## Records for this task

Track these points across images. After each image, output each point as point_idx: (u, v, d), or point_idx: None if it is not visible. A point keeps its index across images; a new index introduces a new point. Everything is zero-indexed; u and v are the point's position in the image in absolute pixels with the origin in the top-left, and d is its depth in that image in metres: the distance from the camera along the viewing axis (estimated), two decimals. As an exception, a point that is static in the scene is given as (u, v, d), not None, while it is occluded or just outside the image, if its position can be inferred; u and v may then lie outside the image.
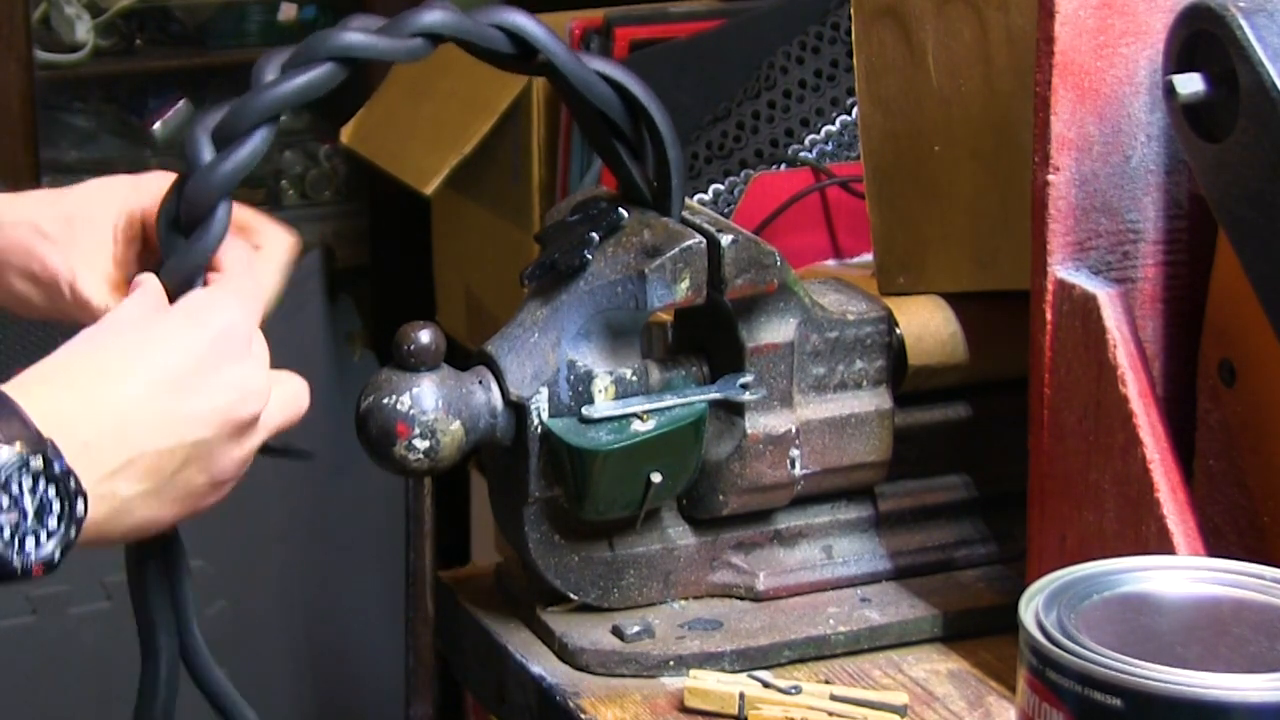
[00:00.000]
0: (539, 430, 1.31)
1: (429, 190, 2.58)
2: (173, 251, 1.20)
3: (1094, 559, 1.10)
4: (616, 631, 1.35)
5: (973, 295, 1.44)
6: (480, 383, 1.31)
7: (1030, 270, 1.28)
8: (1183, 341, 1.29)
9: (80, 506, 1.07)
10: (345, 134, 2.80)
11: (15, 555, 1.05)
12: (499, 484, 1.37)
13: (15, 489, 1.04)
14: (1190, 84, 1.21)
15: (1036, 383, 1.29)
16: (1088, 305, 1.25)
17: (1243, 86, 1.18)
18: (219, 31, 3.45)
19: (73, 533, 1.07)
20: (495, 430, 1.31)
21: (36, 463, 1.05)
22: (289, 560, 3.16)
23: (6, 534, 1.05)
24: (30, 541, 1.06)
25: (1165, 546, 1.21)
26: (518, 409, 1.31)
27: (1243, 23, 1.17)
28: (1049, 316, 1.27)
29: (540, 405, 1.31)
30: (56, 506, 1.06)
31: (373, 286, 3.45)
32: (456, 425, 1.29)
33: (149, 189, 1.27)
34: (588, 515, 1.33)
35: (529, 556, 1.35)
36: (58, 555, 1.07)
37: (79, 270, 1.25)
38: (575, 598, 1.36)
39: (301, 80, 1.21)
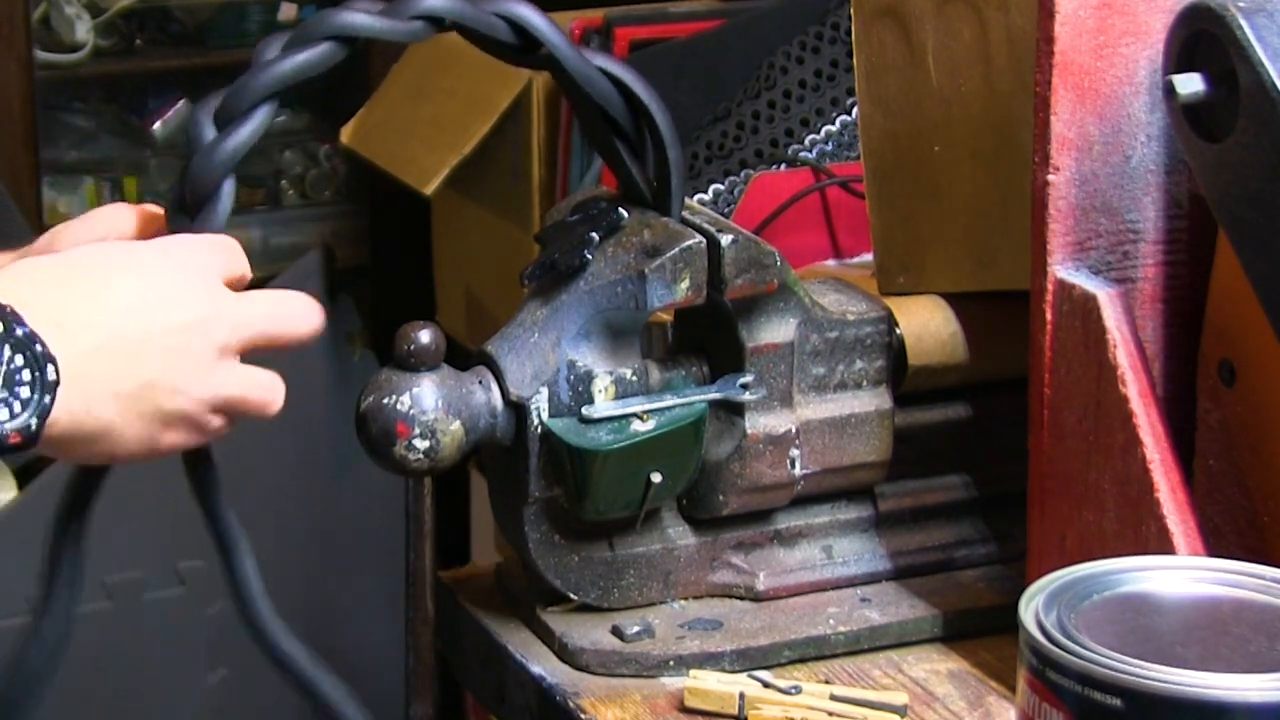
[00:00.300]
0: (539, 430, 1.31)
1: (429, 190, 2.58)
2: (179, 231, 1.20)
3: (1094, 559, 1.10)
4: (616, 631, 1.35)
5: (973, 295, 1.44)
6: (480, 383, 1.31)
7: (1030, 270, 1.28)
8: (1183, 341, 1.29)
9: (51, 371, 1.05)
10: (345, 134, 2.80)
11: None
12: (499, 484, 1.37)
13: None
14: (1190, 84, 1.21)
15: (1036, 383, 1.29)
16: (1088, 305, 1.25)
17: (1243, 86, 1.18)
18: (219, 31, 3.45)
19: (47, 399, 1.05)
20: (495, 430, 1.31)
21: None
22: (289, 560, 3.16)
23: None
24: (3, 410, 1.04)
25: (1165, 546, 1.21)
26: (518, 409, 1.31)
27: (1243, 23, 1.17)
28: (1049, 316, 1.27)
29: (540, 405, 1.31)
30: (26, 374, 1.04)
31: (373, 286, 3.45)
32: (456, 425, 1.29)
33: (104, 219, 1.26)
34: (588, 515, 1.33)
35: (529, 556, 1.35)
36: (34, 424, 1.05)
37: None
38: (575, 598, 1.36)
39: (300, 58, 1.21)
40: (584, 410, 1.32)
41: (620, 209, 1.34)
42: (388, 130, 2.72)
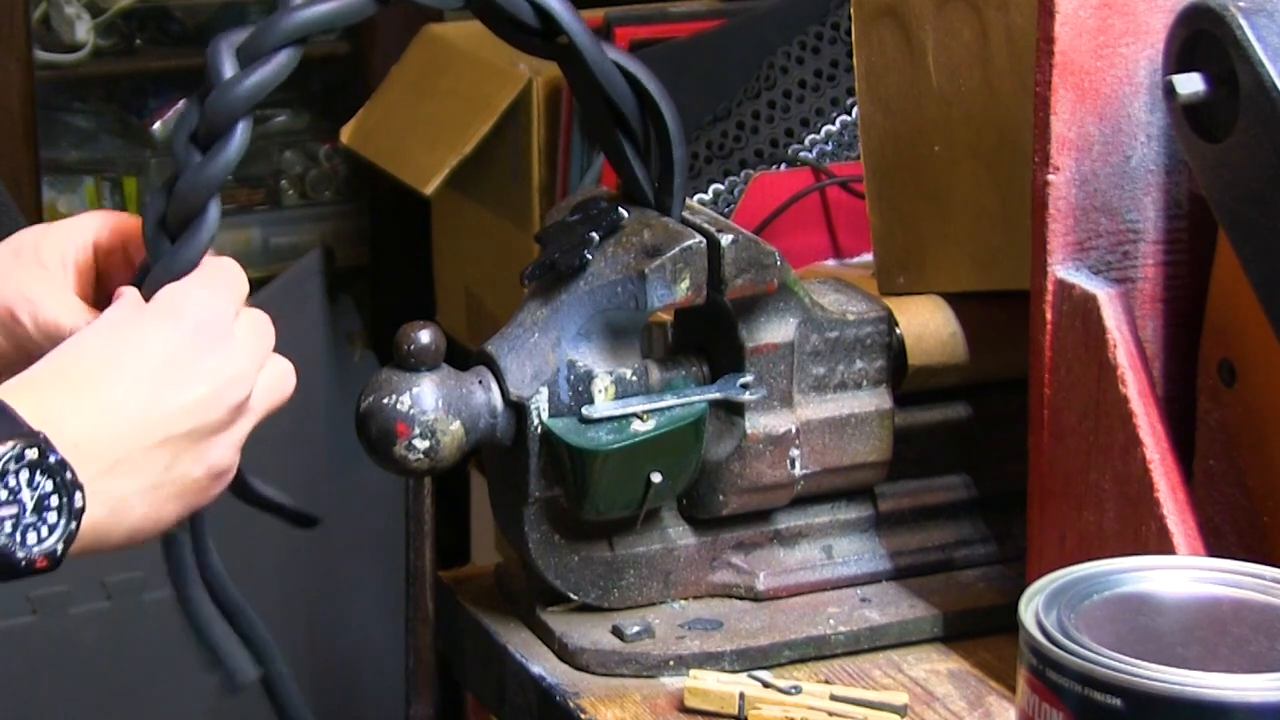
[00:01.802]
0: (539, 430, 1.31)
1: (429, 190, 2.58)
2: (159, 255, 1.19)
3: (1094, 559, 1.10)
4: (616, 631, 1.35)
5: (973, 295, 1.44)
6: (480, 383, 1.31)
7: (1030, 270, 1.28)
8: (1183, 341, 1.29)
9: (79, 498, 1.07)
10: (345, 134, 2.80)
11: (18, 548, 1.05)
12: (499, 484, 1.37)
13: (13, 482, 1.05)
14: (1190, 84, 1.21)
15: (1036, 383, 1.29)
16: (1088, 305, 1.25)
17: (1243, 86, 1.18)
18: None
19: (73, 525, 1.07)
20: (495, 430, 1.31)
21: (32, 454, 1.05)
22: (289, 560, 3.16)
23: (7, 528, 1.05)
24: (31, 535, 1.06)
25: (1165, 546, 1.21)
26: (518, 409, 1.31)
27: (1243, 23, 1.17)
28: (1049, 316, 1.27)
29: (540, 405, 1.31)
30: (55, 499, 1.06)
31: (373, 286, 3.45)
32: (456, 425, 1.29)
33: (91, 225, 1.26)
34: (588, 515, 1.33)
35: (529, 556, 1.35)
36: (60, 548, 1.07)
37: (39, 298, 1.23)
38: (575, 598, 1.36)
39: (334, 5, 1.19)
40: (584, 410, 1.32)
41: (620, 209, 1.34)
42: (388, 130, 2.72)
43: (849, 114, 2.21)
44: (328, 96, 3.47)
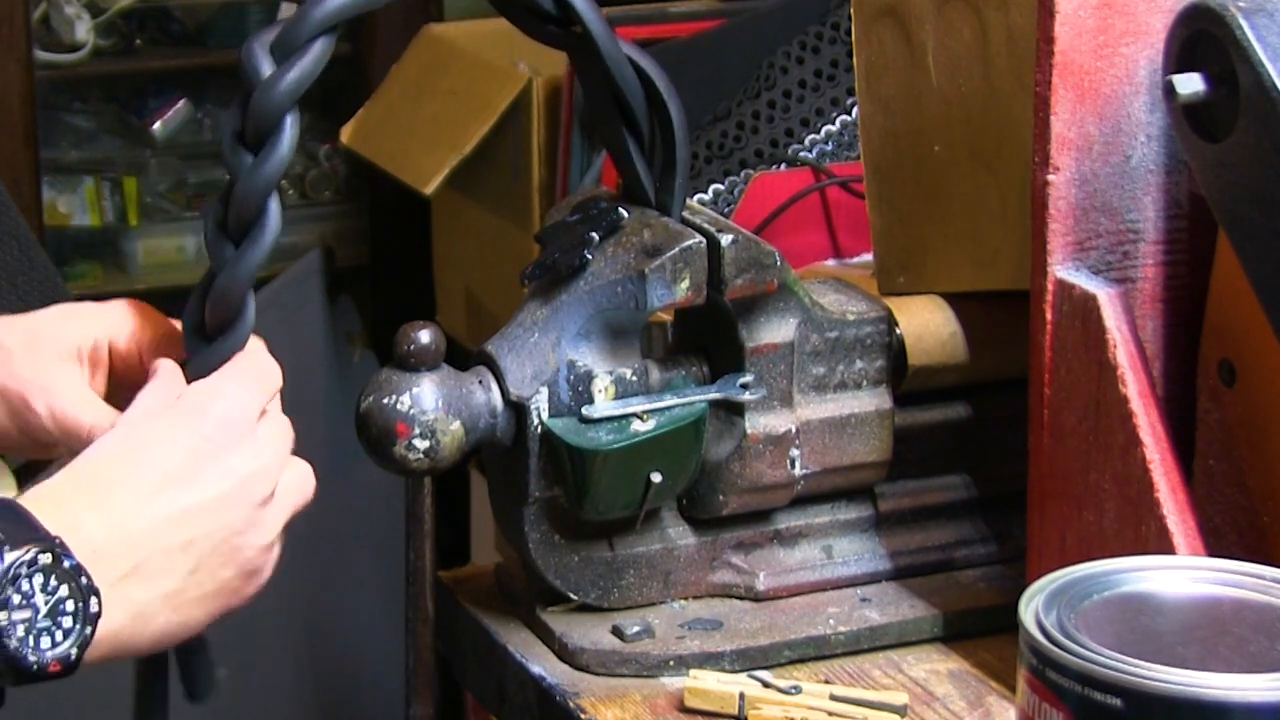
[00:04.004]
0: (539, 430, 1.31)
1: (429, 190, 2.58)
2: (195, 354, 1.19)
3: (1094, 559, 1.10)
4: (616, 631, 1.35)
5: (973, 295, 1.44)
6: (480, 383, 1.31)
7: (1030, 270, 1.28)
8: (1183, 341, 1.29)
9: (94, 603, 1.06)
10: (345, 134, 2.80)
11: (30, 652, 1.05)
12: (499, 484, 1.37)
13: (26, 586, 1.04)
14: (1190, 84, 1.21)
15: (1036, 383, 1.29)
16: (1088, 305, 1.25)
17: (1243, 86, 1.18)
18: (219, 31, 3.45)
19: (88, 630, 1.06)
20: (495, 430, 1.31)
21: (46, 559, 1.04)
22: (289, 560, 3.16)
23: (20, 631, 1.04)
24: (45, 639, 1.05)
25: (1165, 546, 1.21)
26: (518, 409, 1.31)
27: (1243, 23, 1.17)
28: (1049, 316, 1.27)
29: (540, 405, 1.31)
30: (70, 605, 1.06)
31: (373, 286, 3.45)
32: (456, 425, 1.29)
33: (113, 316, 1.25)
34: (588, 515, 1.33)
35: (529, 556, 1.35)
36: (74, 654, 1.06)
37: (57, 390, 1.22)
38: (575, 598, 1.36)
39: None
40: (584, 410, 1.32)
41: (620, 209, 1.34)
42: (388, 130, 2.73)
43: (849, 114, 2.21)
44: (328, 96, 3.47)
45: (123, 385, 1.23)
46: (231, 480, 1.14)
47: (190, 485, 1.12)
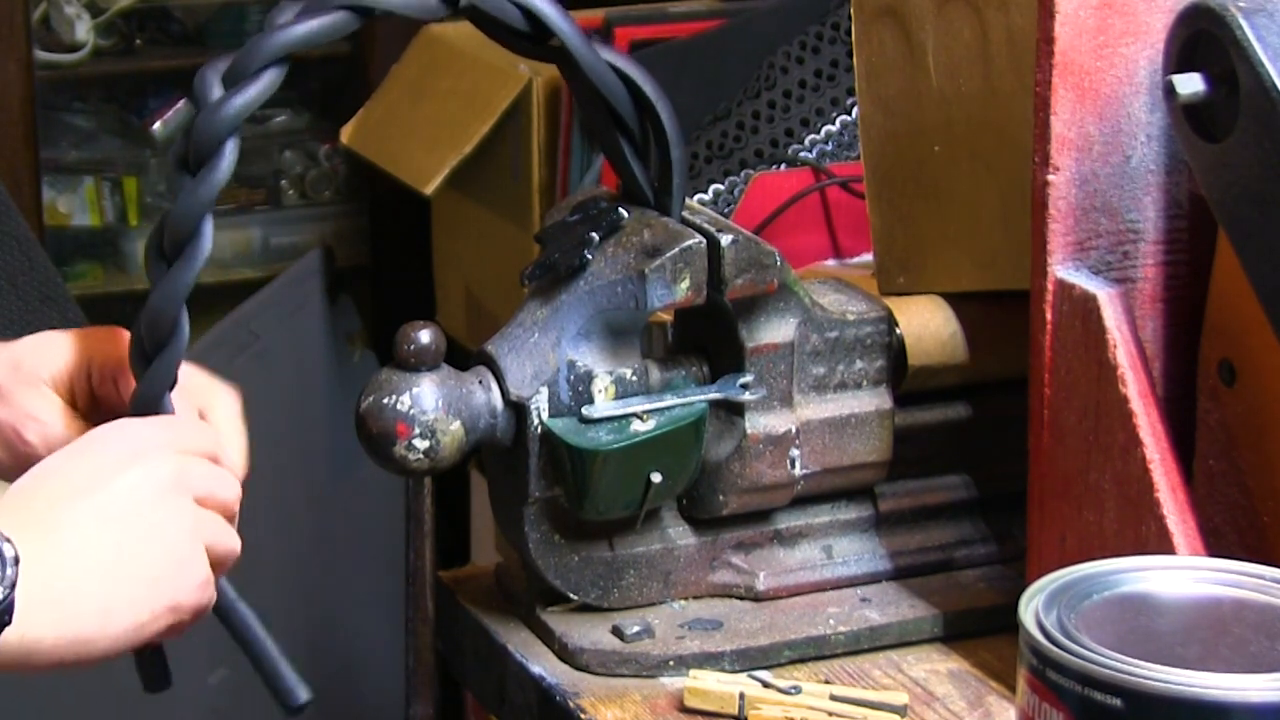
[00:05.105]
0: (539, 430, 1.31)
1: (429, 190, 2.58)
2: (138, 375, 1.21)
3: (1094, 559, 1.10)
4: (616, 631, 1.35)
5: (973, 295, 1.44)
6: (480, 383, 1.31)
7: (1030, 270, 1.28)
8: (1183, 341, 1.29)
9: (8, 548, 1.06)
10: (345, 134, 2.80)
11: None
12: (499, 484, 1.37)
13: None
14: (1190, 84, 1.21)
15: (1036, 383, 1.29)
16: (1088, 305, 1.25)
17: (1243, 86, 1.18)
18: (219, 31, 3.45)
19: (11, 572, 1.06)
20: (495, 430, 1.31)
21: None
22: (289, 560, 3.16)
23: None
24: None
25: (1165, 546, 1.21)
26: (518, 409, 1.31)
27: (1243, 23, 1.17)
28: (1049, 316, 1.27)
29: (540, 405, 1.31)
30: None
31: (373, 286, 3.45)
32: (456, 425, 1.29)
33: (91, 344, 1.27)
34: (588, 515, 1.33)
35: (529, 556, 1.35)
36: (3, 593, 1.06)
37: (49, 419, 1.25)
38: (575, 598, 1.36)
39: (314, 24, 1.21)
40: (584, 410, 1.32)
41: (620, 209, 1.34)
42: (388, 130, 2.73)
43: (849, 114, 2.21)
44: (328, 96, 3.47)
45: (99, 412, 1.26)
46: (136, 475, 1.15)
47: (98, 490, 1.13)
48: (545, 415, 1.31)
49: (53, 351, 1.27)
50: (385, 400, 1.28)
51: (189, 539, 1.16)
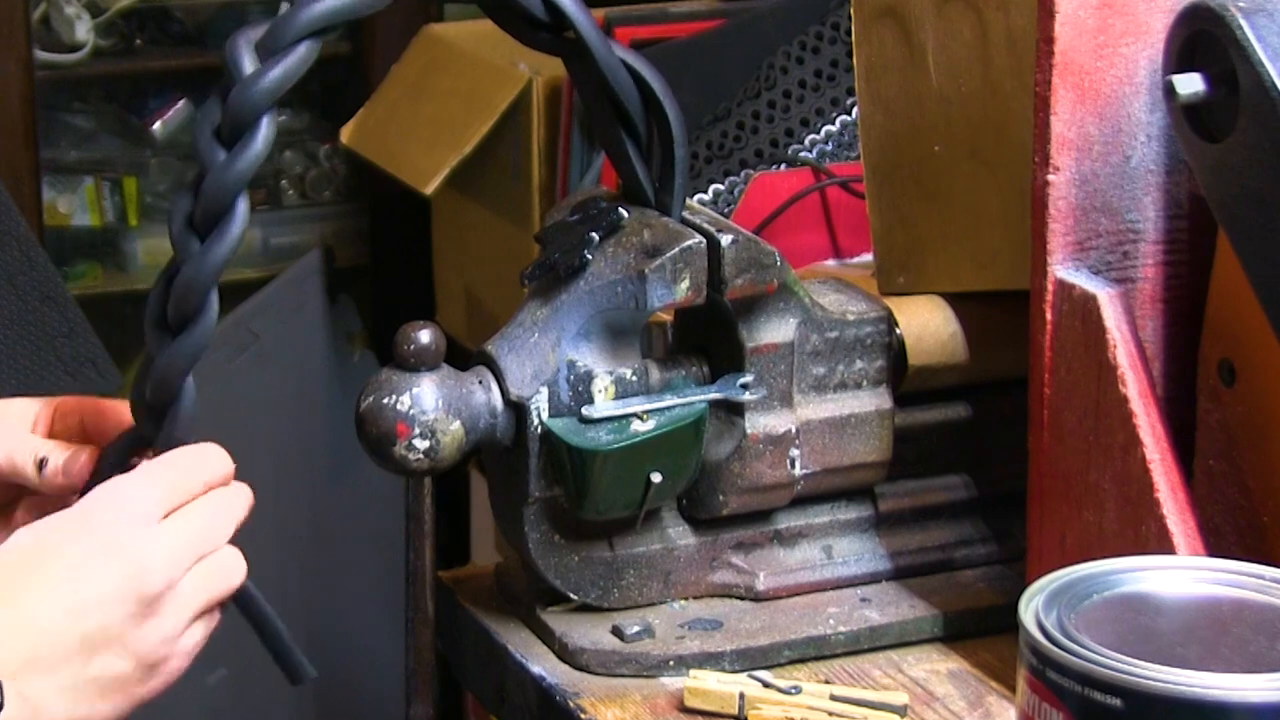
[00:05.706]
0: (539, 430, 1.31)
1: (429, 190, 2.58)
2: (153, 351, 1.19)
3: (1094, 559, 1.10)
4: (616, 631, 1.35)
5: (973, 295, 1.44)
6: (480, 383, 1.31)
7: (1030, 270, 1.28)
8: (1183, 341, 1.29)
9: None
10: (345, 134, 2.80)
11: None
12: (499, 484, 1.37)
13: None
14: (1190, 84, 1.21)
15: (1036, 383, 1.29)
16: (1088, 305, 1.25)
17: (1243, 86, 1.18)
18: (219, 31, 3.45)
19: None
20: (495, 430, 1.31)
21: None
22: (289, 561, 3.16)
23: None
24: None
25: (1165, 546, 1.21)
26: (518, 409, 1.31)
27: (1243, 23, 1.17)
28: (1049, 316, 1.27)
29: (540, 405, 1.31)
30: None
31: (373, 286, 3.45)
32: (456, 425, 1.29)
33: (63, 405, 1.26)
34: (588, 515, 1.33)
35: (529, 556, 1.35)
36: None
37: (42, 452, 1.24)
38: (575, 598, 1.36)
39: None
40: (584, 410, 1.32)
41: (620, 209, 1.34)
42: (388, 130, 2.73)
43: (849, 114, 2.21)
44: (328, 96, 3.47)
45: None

## Work required
Leave out any pictures and return exactly the lines from the beginning of the data through the line with "39: (301, 80, 1.21)", inclusive.

## Task result
Track these points across images. After each image, output each point as point_idx: (u, v, d), or point_idx: None if it is not visible. A point keeps its index across images; a new index introduces a new point. Everything is zero-indexed; u and v are the point's position in the image in absolute pixels with the origin in the top-left, and d is its depth in that image in metres: the distance from the camera along the viewing axis (estimated), two decimals. As an exception, a point that is static in the scene is given as (u, v, d), not None, while it is occluded or just outside the image, if its position can be inferred; u and v may then lie outside the image.
[00:00.000]
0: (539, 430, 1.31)
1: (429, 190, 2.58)
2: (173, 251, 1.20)
3: (1094, 559, 1.10)
4: (616, 631, 1.35)
5: (973, 295, 1.44)
6: (480, 383, 1.31)
7: (1030, 270, 1.28)
8: (1183, 341, 1.29)
9: (80, 506, 1.07)
10: (345, 134, 2.80)
11: (15, 555, 1.05)
12: (499, 484, 1.37)
13: (15, 489, 1.04)
14: (1190, 84, 1.21)
15: (1036, 383, 1.29)
16: (1088, 305, 1.25)
17: (1243, 86, 1.18)
18: (219, 31, 3.45)
19: (73, 533, 1.07)
20: (495, 430, 1.31)
21: (36, 463, 1.05)
22: (289, 560, 3.16)
23: (6, 534, 1.05)
24: (30, 541, 1.06)
25: (1165, 546, 1.21)
26: (518, 409, 1.31)
27: (1243, 23, 1.17)
28: (1049, 316, 1.27)
29: (540, 405, 1.31)
30: (56, 506, 1.06)
31: (373, 286, 3.45)
32: (456, 425, 1.29)
33: (149, 189, 1.27)
34: (588, 515, 1.33)
35: (529, 556, 1.35)
36: (58, 555, 1.07)
37: (79, 270, 1.25)
38: (575, 598, 1.36)
39: (301, 80, 1.21)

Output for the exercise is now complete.